Fakat hiçbirisi masayı dağıtırken Meral Akşener’in söylediği sözlere yaklaşamadı.

Ne Demişti ?

“Ya tarih olacağız , Ya tarih yazacağız”

Onu zaman gösterecek. Fakat başta Kemal Kılıçdaroğlu ve altılı masa ile ilgili söyledikleri sözler tarihe geçti şimdiden.

Öyle şeyler söylediki altılı masa ile ilgili…

Breh… breh… breh…

Ne kumar masası kaldı, ne noter masası.

Bakın neler söylemişti:

Bu vesileyle anlamış olduk ki şahsi hırslar Türkiye’ye tercih edilmiştir. Kişisel ajandalar uğruna mübah sayılan kuyruklu yalanlar  milletin kazandığı bir büyük hakikate tercih edilmiştir. 

Yenilgi yenilgi büyüyen küçük hesaplar kutlu bir zafere tercih edilmiştir. 

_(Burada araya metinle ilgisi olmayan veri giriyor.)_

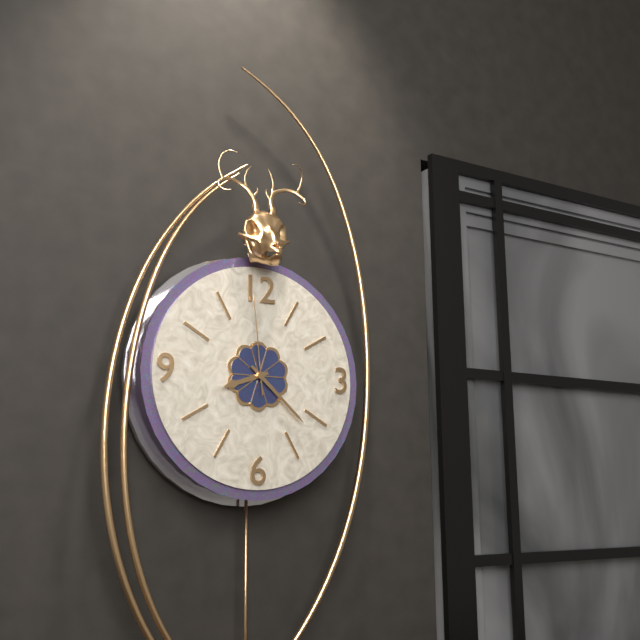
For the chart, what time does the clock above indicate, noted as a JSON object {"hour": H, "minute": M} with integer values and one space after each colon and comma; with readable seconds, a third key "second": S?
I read {"hour": 8, "minute": 22, "second": 59}
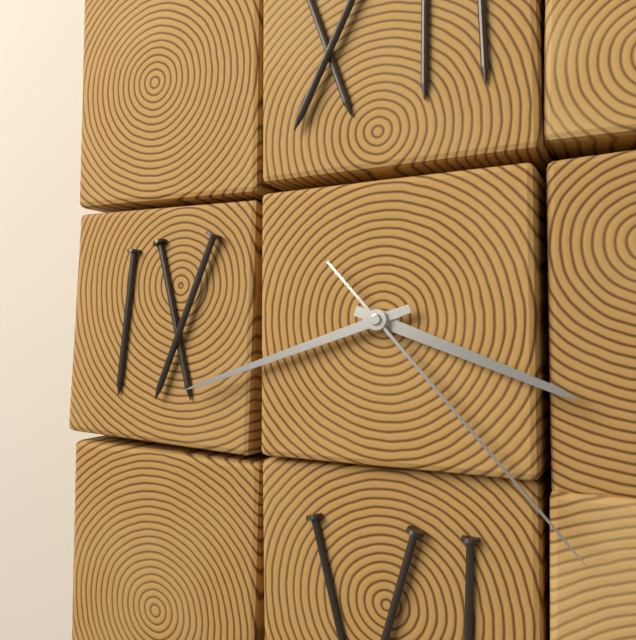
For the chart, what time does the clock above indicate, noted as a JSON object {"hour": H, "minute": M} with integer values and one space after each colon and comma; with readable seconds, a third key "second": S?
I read {"hour": 3, "minute": 42, "second": 23}
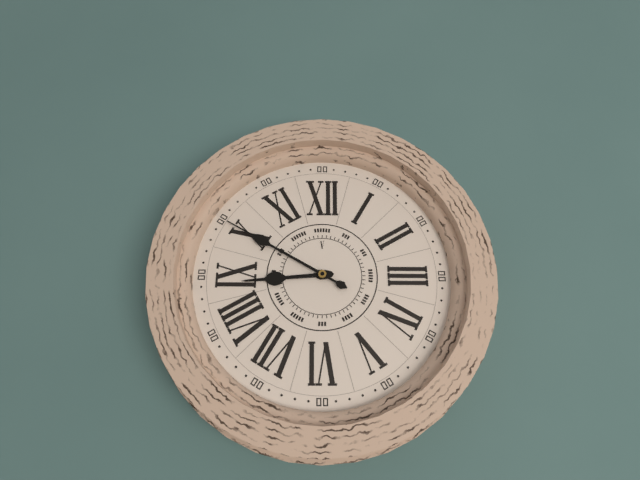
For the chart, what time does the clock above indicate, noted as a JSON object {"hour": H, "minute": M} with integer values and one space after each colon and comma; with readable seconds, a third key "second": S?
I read {"hour": 8, "minute": 50}
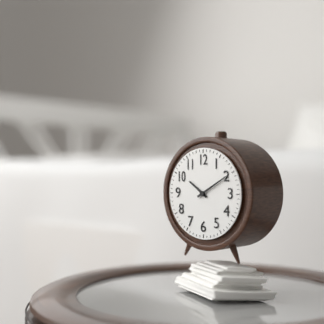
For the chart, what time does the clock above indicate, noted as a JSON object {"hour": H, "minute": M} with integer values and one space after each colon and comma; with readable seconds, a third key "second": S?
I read {"hour": 10, "minute": 10}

6’lı masa artık millet iradesini kaybetmiştir. 

Bu masa tek bir adayın tasdiki için çalışan bir noter masasına dönüşmüştür. 

Ne bir kumar masasında ne de bir noter masasında olmayacağız..” 

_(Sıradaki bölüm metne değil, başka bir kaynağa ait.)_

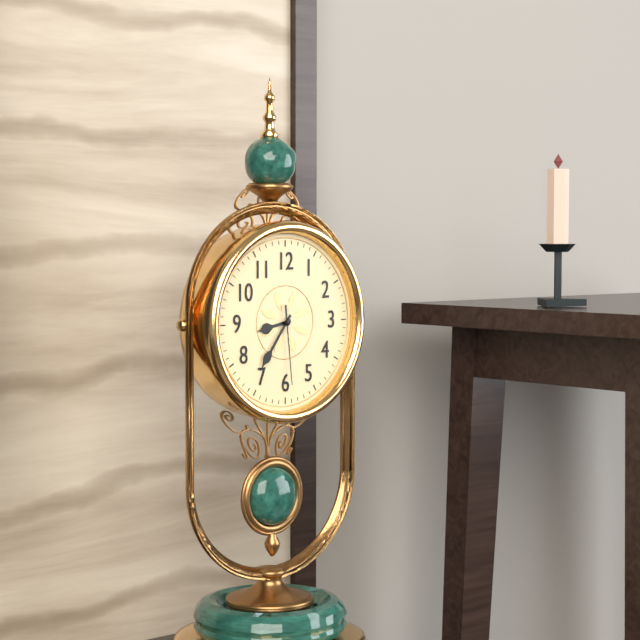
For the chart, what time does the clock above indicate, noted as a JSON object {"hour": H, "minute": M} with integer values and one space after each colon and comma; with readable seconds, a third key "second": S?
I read {"hour": 8, "minute": 36, "second": 29}
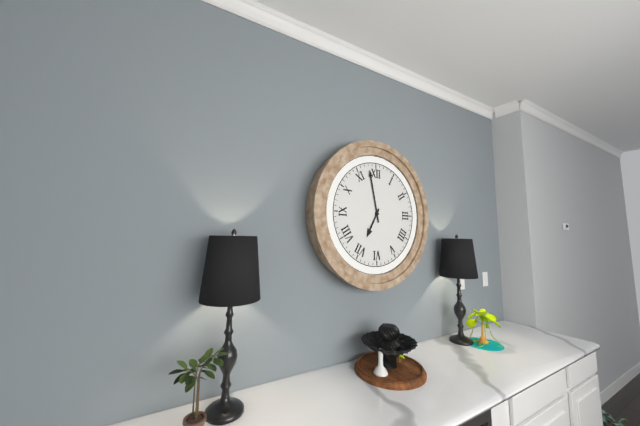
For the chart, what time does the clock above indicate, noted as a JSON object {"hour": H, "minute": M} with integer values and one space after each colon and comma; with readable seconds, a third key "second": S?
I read {"hour": 6, "minute": 58}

Yenilgi yenilgiden sonra büyüyen küçük hesaplar benzetmesi.

Müthiş bir gönderme Kılıçdaroğlu için.

Çıkmışsın yenmiş! Çıkmışsın yenmiş ! Muharrem İnce tanımlamasından  sonra başka çok özel bir tanımlama daha.

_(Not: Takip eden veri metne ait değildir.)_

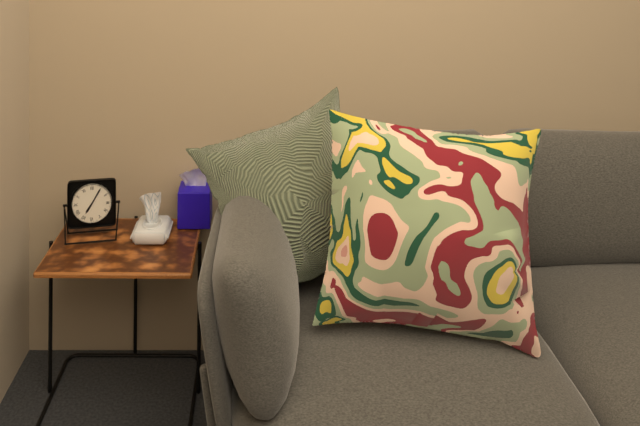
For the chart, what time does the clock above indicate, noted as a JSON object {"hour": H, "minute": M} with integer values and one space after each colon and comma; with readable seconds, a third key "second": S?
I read {"hour": 7, "minute": 5}
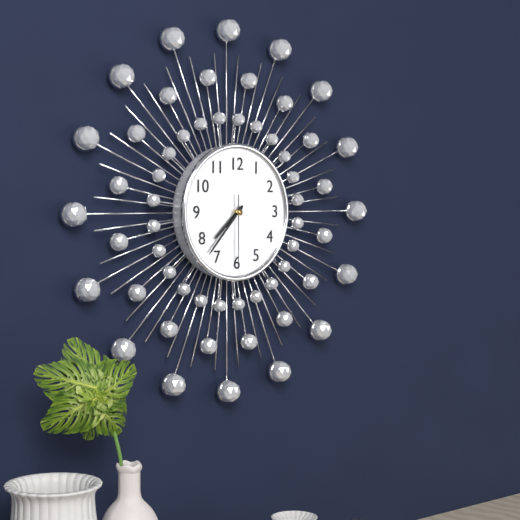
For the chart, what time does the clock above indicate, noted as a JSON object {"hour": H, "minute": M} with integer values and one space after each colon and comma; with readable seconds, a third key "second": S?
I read {"hour": 7, "minute": 37, "second": 30}
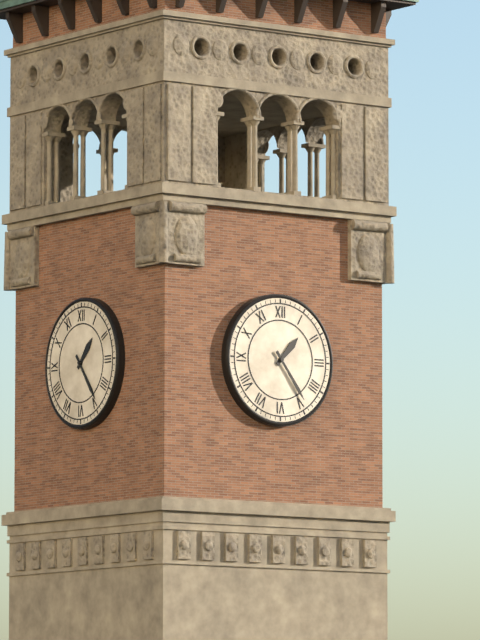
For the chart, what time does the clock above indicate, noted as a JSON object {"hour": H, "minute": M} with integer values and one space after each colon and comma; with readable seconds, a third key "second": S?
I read {"hour": 1, "minute": 24}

Kılıçdaroğlu'nun yenilgileri edebiyatımıza farklı boyutlar kazandırmaya devam ediyor. 

Kumar masası benzetmesi çok çarpıcı Meral Akşener’in.

Kıskaca alınmaya çalışıldığı iddiası, dayatma çabalarına vurgu yapması da cabası. 

Fakat en ilginci “Tek aday” üzerine tasdik masası benzetmesi.

Yıllardır tek adam ve diktatörlük söylemlerini dillerinden düşürmeyenlerin bu ithama olmaları çok  garip değil mi?

Şahsi hırslar, kuyruklu yalanlar demesi.

Masanın millet iradesini kaybettiği iddiası.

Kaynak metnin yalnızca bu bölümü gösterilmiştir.